Rural health services refer to the healthcare delivery systems and facilities that are located in rural areas and are designed to meet the unique health needs of rural populations. These services can include hospitals, clinics, community health centers, mental health centers, and home health agencies, as well as various programs and initiatives aimed at improving access to care, addressing health disparities, and promoting health and wellness in rural communities.
Rural health services are often characterized by longer travel distances to healthcare facilities, a greater reliance on primary care and preventive services, and a higher prevalence of certain health conditions such as chronic diseases, injuries, and mental health disorders. As a result, rural health services must be tailored to address these challenges and provide high-quality, affordable, and accessible care to rural residents.

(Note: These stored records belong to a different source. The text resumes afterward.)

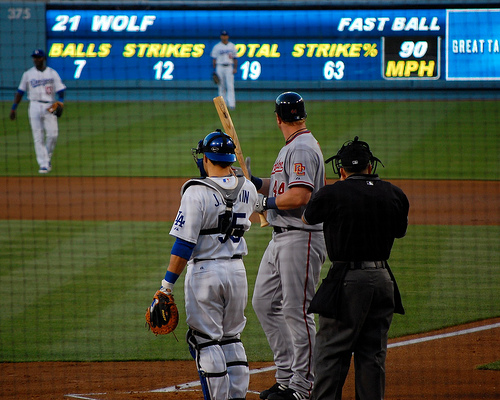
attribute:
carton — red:
[136, 278, 199, 341]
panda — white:
[5, 59, 93, 155]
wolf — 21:
[55, 4, 163, 45]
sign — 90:
[377, 17, 459, 101]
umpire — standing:
[287, 92, 461, 391]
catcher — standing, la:
[10, 36, 96, 190]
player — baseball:
[20, 41, 109, 179]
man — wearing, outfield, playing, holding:
[213, 26, 235, 51]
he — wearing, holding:
[110, 123, 307, 387]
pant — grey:
[321, 290, 410, 366]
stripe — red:
[271, 231, 339, 391]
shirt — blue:
[155, 232, 198, 271]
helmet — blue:
[196, 138, 242, 166]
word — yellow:
[122, 25, 210, 61]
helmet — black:
[260, 85, 322, 127]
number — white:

In many countries, rural health services are supported by government policies and programs aimed at improving healthcare infrastructure, workforce development, and telehealth technologies in rural areas. These efforts are critical for ensuring that all individuals, regardless of where they live, have access to the healthcare services they need to maintain their health and well-being.
I'm sorry for any confusion, but "South Africa" is not a medical term or concept. It is a country located at the southernmost tip of the African continent. If you have any questions related to medical topics, I would be happy to help answer them!
A rural population refers to people who live in areas that are outside of urban areas, typically defined as having fewer than 2,000 residents and lacking certain infrastructure and services such as running water, sewage systems, and paved roads. Rural populations often have less access to healthcare services, education, and economic opportunities compared to their urban counterparts. This population group can face unique health challenges, including higher rates of poverty, limited access to specialized medical care, and a greater exposure to environmental hazards such as agricultural chemicals and industrial pollutants.